--- START ---
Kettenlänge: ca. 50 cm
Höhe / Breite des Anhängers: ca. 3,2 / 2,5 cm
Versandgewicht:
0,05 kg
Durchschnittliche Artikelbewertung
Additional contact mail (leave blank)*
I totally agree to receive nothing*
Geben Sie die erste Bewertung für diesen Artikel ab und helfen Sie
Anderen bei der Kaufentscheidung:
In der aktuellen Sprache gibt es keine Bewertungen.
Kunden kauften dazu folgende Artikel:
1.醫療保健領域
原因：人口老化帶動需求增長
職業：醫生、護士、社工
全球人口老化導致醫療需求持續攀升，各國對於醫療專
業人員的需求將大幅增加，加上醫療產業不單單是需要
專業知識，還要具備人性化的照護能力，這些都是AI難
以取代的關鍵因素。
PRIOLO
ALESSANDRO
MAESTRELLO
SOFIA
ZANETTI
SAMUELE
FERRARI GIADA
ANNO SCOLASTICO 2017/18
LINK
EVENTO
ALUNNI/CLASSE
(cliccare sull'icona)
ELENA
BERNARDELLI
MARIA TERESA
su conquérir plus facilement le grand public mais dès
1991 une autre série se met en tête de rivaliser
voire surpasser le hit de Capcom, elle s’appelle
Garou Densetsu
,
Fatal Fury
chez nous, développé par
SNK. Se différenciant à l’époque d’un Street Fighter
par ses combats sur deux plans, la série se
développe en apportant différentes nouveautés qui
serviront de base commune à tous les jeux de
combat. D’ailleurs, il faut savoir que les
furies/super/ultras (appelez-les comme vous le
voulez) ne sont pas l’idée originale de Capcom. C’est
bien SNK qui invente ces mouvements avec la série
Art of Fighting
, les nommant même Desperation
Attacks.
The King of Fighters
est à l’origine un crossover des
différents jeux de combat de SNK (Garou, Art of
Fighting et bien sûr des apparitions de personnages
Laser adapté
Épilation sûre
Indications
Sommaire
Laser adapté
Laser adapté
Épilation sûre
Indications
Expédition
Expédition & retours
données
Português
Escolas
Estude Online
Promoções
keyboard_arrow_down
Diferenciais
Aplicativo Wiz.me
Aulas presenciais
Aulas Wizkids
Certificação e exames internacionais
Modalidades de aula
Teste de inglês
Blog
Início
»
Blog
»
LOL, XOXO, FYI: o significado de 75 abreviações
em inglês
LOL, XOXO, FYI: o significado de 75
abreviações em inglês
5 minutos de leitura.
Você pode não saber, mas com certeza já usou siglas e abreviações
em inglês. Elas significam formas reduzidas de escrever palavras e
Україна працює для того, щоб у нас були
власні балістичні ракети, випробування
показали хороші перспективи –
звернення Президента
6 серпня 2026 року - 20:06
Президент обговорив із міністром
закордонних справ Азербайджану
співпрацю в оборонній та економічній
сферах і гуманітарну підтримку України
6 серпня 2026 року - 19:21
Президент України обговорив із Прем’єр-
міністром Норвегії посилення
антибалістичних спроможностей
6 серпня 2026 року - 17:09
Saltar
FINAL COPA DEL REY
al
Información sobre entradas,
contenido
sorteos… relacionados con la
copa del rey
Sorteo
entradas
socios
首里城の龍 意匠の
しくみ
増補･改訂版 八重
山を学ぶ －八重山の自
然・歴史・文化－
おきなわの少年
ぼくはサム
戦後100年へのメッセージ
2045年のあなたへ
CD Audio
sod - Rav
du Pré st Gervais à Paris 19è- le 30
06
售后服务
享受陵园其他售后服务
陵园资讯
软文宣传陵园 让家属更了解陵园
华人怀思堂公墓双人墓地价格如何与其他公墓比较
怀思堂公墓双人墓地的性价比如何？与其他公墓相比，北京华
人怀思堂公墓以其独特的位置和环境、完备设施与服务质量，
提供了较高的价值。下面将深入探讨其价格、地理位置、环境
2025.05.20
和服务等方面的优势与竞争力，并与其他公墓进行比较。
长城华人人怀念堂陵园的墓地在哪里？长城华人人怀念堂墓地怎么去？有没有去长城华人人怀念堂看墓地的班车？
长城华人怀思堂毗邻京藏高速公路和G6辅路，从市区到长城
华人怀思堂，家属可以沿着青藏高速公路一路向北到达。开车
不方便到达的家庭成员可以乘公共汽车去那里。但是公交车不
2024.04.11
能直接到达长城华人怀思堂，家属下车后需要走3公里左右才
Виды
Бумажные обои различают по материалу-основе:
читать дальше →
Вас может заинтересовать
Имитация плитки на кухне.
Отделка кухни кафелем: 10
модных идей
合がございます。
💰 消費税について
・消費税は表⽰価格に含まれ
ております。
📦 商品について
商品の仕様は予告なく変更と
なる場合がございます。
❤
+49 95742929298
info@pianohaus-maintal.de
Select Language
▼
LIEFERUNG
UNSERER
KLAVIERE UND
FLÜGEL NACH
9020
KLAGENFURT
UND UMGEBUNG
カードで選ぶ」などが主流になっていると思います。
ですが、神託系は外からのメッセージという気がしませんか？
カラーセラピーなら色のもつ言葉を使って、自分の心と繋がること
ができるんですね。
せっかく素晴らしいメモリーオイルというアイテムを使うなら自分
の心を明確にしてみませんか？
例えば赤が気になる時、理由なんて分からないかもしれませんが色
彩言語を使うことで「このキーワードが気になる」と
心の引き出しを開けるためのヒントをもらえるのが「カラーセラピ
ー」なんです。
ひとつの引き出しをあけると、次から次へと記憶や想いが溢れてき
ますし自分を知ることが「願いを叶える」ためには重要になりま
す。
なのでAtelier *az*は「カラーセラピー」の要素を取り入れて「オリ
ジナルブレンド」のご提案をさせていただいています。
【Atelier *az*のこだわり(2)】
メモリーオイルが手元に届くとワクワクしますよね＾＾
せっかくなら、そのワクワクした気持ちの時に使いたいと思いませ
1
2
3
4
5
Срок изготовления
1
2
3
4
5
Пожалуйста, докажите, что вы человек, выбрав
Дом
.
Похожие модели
--- END ---
▶ _EXERCISE OBJECTIVE_:
How many of the lines above include the string "Fighting"? Answer with the number only.

▶ _ANSWER BELOW_:
2